The FCC also said it would adjust the power levels on VHF and look for other ways to boost its reception capabilities. That would pave the way for moving broadcasters from UHF allocations, which are better for DTV transmissions than VHF.

The commissioners also adopted changes to the rules to promote more testing of flexible spectrum use and dynamic-use technologies in the broadcast band. This might include more experimental testing for universities, research facilities and healthcare organizations.

The vote was further preparation for the day when broadcasters must decide to give up part of their spectrum in exchange for a portion of the money generated from the auction of that spectrum for broadband applications. The government is seeking to recover up to 120MHz of broadcast spectrum.

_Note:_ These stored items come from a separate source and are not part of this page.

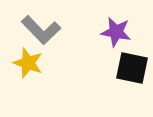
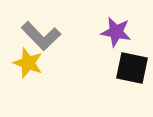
gray L-shape: moved 6 px down
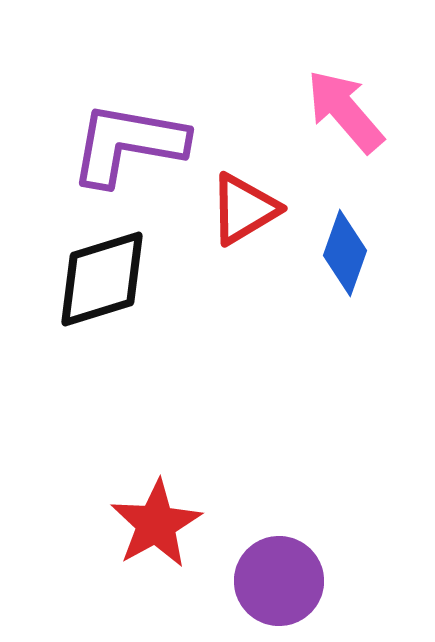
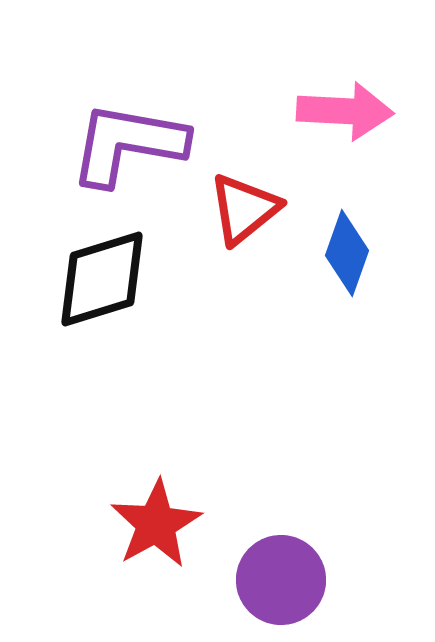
pink arrow: rotated 134 degrees clockwise
red triangle: rotated 8 degrees counterclockwise
blue diamond: moved 2 px right
purple circle: moved 2 px right, 1 px up
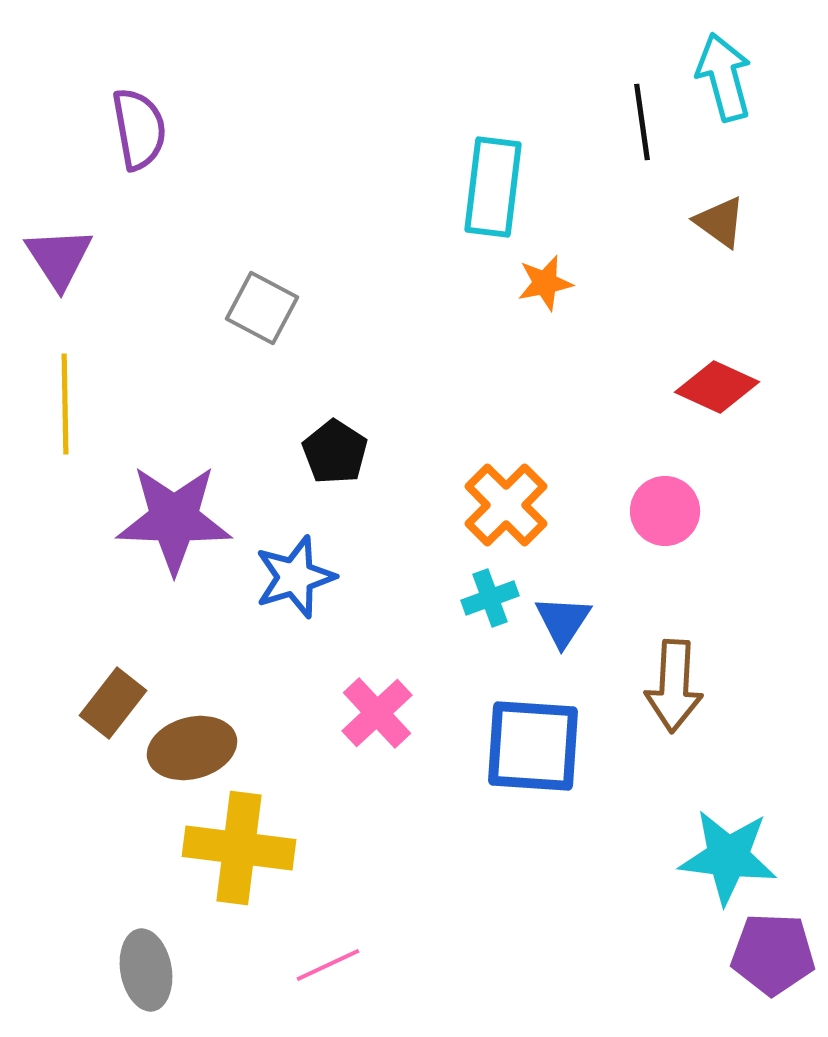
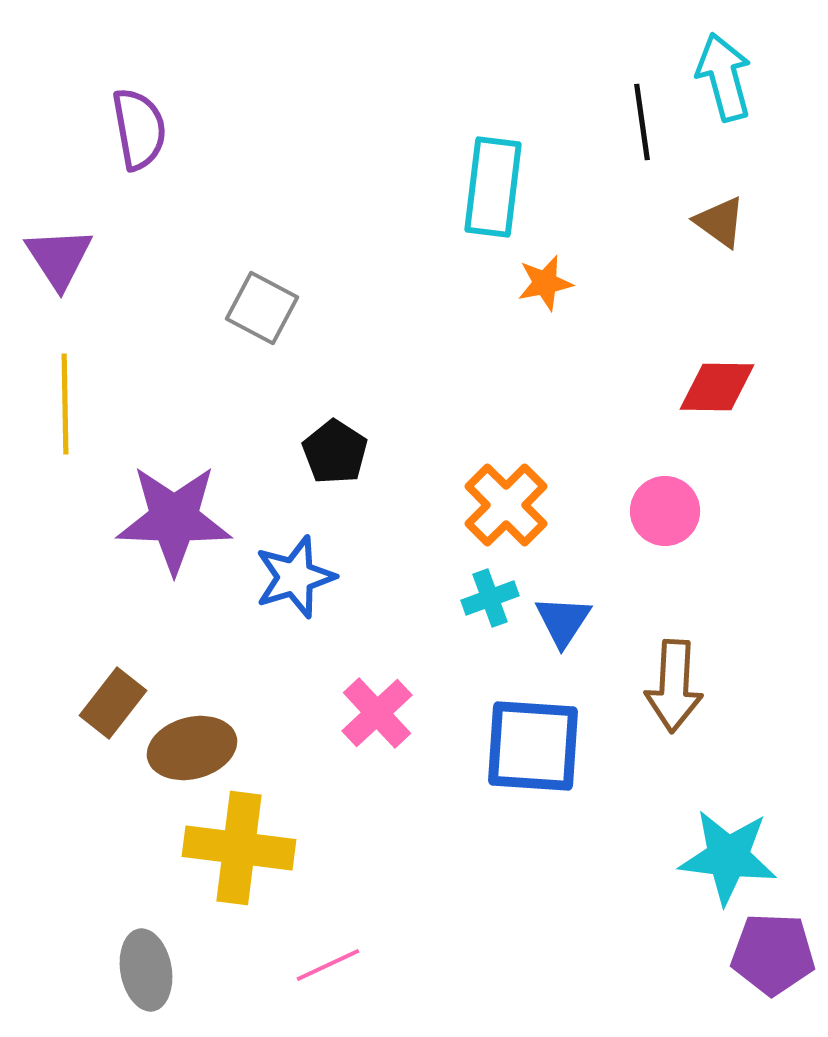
red diamond: rotated 24 degrees counterclockwise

FCC Chairman Julius Genachowski said as of today broadcasters aren’t making full use of their spectrum. He said that that while some broadcasters had seized the opportunity to use their DTV spectrum for other uses like mobile DTV, others had not.

“We might think of the steady stream of broadcast TV transmissions as trains with a fixed number of box cars delivering digital content. But many of the box cars now are empty,” he said.

“The spectrum is too valuable and our spectrum needs too great for it to be used inefficiently in this manner, especially given that less than 10 percent of Americans receive broadcast television only through over-the-air spectrum signals,” the chairman added.

Democratic Commissioner Michael Copps agreed with Genachowski that broadcasters have been underutilizing their digital spectrum. “I am not interested in pushing broadcasters somewhere else or in discouraging their enhanced public interest stewardship of the airwaves,” he said. “But the public interest in multicasting remains all too often a concept and not a reality.”

Genachowski said the action to share channels, increase flexibility and adjust power was important groundwork for incentive auctions, which he called on Congress to pass — suggesting time is of the essence.

After the vote, the NAB issued a news release saying that the broadcast trade organization “will oppose government-mandated signal strength degradations or limitations, and new spectrum taxes that threaten the future of free and local broadcasting.”